Утром Ляля бросилась на Лубянку, с трудом пробилась к Медведеву. На нем не было лица. Он мрачно посмотрел на девушку и сказал:
— Если хотите спасти отца и если вы говорили мне правду, немедленно поезжайте в Рославль и достаньте ту бумагу от рабочих. Немедленно!
Ляля прямо с Лубянки бросилась на вокзал Александровской, теперь Белорусской железной дороги. По пути она встретила знакомую женщину, которая взялась сходить к матери и рассказать о случившемся: терять нельзя было ни минуты.

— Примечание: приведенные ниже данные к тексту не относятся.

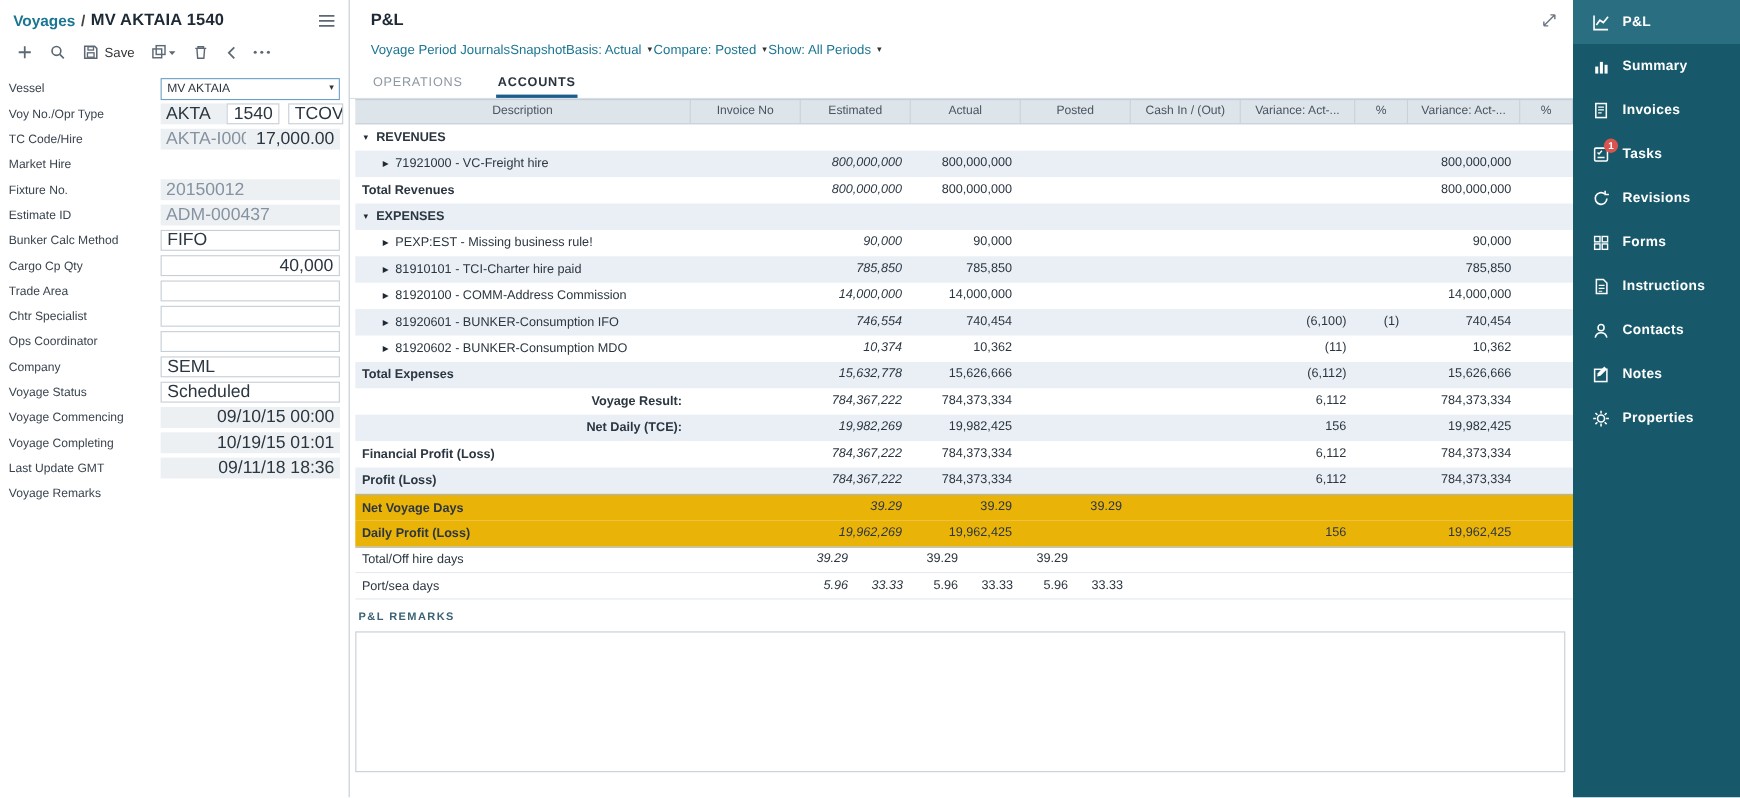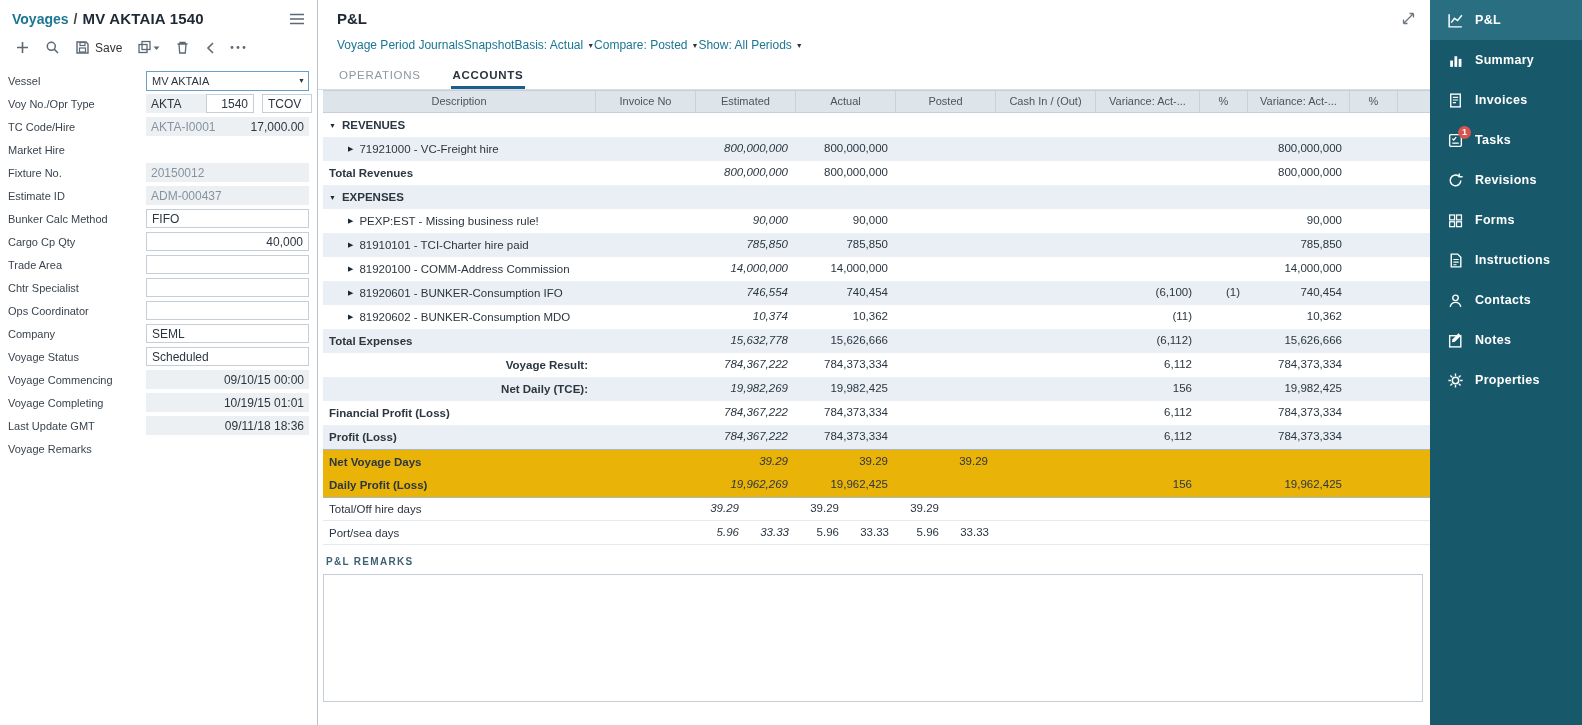"AKTA" .fld { font-size: 12px -> 16px }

Поезда ходили тогда с задержками, без точного расписания, билетов не продавали — поезд был даровой, места брались с бою в прямом значении этого слова. Народ сутками спал на вокзале, живя ожиданьями и слухами, среди подсолнуховой шелухи, бумажек и плевков. В гуще галдящих, потных людей Ляля втиснулась в вагон. Всю ночь просидела она на чьем-то узле. На нее наталкивались, через нее шагали. На короткие минуты она забывалась. Так было и под утро: она открыла глаза от тоскливого толчка в сердце и увидала в окне над собой бледное светлеющее небо. Это было то самое небо, которое она видела из окна своей детской комнаты десять лет тому назад; она вспомнила свою тоску от зловещего гудка, сзывающего рабочих на очередную смену, свой ужас за них, за себя, за всю человеческую жизнь перед неминучестью. Она поняла, что это пришла черная минута возмездия — в эту минуту погибает ее ни в чем не повинный отец. И, странно, эта минута была для нее как избавление: она отбросила все мысли, потому что спасения уже не было. И она опустилась, как в могилу, в глубокий сон.